You and I have said it a hundred times, "The story is NOT finished" and it's NOT friend.
A chapter is finished, but in many ways.... the book has JUST begun.
So I pray that you are running.... and laughing....
As I whispered into your ear weeks back... God's going to take of your family..... He will. And your story here on earth isn't really finished.
You my friend, have left a legacy.
And to my many friends far and wide whose eyes fall upon this page....
Will you be willing to take a minute and pray for Ketty's family.

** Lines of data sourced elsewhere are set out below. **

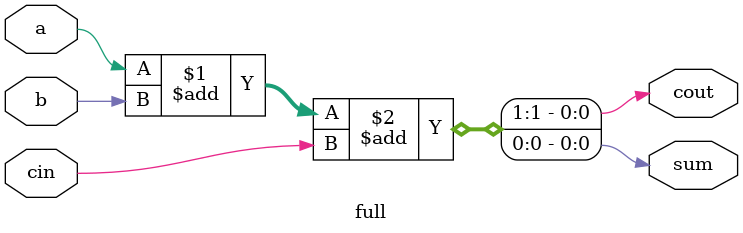
<source format=v>
module top_module ( 
    input [15:0] a, b,
    input cin,
    output cout,
    output [15:0] sum );
    wire c1,c2,c3;
    bcd_fadd f0(.a(a[3:0]),.b(b[3:0]),.cin(cin),.cout(c1),.sum(sum[3:0]));
    bcd_fadd f1(.a(a[7:4]),.b(b[7:4]),.cin(c1),.cout(c2),.sum(sum[7:4]));
    bcd_fadd f2(.a(a[11:8]),.b(b[11:8]),.cin(c2),.cout(c3),.sum(sum[11:8]));
    bcd_fadd f3(.a(a[15:12]),.b(b[15:12]),.cin(c3),.cout(cout),.sum(sum[15:12]));

endmodule
module full(input a,b,cin,output cout, sum);
    assign {cout,sum}=a+b+cin;
endmodule

</source>
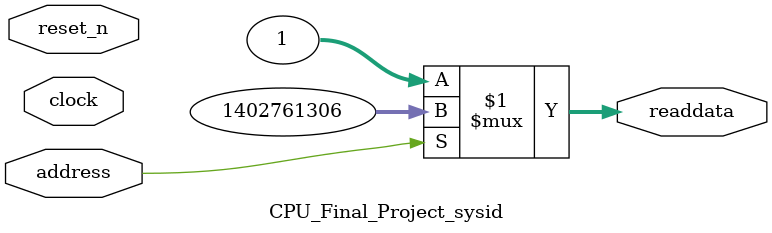
<source format=v>

`timescale 1ns / 1ps
// synthesis translate_on

// turn off superfluous verilog processor warnings 
// altera message_level Level1 
// altera message_off 10034 10035 10036 10037 10230 10240 10030 

module CPU_Final_Project_sysid (
               // inputs:
                address,
                clock,
                reset_n,

               // outputs:
                readdata
             )
;

  output  [ 31: 0] readdata;
  input            address;
  input            clock;
  input            reset_n;

  wire    [ 31: 0] readdata;
  //control_slave, which is an e_avalon_slave
  assign readdata = address ? 1402761306 : 1;

endmodule




</source>
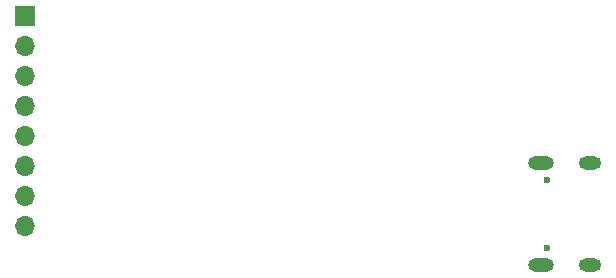
<source format=gbr>
%TF.GenerationSoftware,KiCad,Pcbnew,7.0.9*%
%TF.CreationDate,2024-12-09T18:27:57-04:00*%
%TF.ProjectId,ESP 32 LM,45535020-3332-4204-9c4d-2e6b69636164,rev?*%
%TF.SameCoordinates,Original*%
%TF.FileFunction,Soldermask,Bot*%
%TF.FilePolarity,Negative*%
%FSLAX46Y46*%
G04 Gerber Fmt 4.6, Leading zero omitted, Abs format (unit mm)*
G04 Created by KiCad (PCBNEW 7.0.9) date 2024-12-09 18:27:57*
%MOMM*%
%LPD*%
G01*
G04 APERTURE LIST*
%ADD10O,1.700000X1.700000*%
%ADD11R,1.700000X1.700000*%
%ADD12O,1.904000X1.104000*%
%ADD13O,2.204000X1.104000*%
%ADD14C,0.600000*%
G04 APERTURE END LIST*
D10*
%TO.C,J2*%
X90195000Y-66294000D03*
X90195000Y-63754000D03*
X90195000Y-61214000D03*
X90195000Y-58674000D03*
X90195000Y-56134000D03*
X90195000Y-53594000D03*
X90195000Y-51054000D03*
D11*
X90195000Y-48514000D03*
%TD*%
D12*
%TO.C,J1*%
X138060500Y-60925000D03*
X138060500Y-69575000D03*
D13*
X133890500Y-60925000D03*
X133890500Y-69575000D03*
D14*
X134380500Y-62360000D03*
X134380500Y-68140000D03*
%TD*%
M02*

</source>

That their hearts would be drawn to Him and not away from Him?
|Grams and I... a long|
time ago....( :
|Wizeye and Me. |
Thank you. I leave you with several verses that has been pivotal for me personally in the last months. As I said goodbye to Wizeye, my grams, and prepared my heart for the likely going home of Ketty, I have worked on standing in the truths of these verses. I've been working on memorizing them.... and am finding the peace of knowing that all of this has purpose. That the times and locations of these dear individuals was never an oops wrong place/time by God. It is all known and ordained by Him. And today, as I say see you later to Ketty, I smile. Because for Wizeye, my grams, and for Ketty.... I have seen these words come alive. And seeing that has brought Life to my own heart.
By HIS grace,
“The God who made the world and everything in it is the Lord of heaven and earth and does not live in temples built by human hands. 25
And he is not served by human hands, as if he needed anything. Rather, he himself gives everyone life and breath and everything else. 26
From one man he made all the nations, that they should inhabit the whole earth; and he marked out their appointed times in history and the boundaries of their lands. 27
God did this so that they would seek him and perhaps reach out for him and find him, though he is not far from any one of us. 28
‘For in him we live and move and have our being.’ As some of your own poets have said, ‘We are his offspring.’